__PAGE EXTRACT__.
|Market Updates |
|This Saturday is our 15th Birthday Party! Please join us at 10:30am in the southwest corner of the market. See the message below from our Board Chair Amy Columbo and read a short history of farmers' markets in Portland by HFM volunteer Daria Colner.|
This week Laurel Ridge Winery and KCK Farms return to the market! Be sure to stop by, welcome them back, and pick up a bottle of vino for dinner and a bouquet of peonies for the table. Nossa Familia Coffee will be absent this Saturday and returning next week, but Mocha Roma's Coffee Company will be present to satisfy your needs. Blooming Goodies will also be absent this Saturday and returning next week!
See below for a recap of last week's cooking demonstration and check out the recipes as well!
May is National Bike Month, and this Saturday is Bike to the Market Day at the Hollywood Farmers Market! Bike to the market and stop by the information booth to pick up a bike route map or bike event calendar.

__RECORDED INFORMATION__.
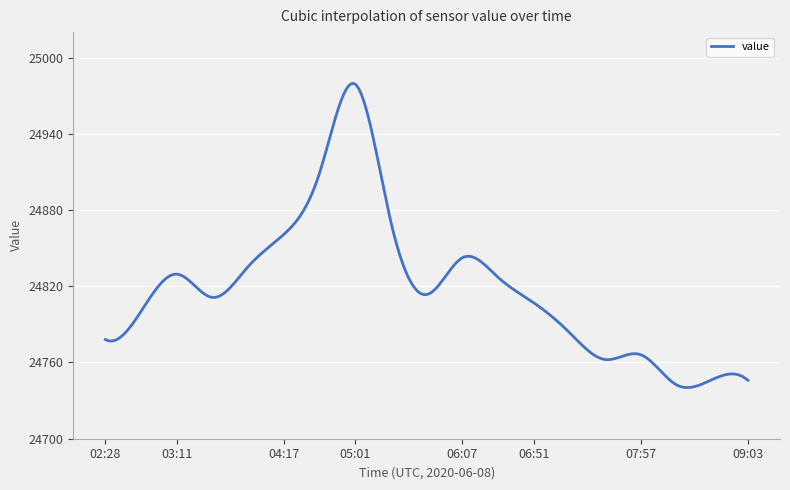

What is the smallest value displayed?

24740.3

__YOUR TASK__.
Could you type out the market update from "May is National" to "bike event calendar."? The material here stands apart from the market update.

__TASK OUTPUT__.
May is National Bike Month, and this Saturday is Bike to the Market Day at the Hollywood Farmers Market! Bike to the market and stop by the information booth to pick up a bike route map or bike event calendar.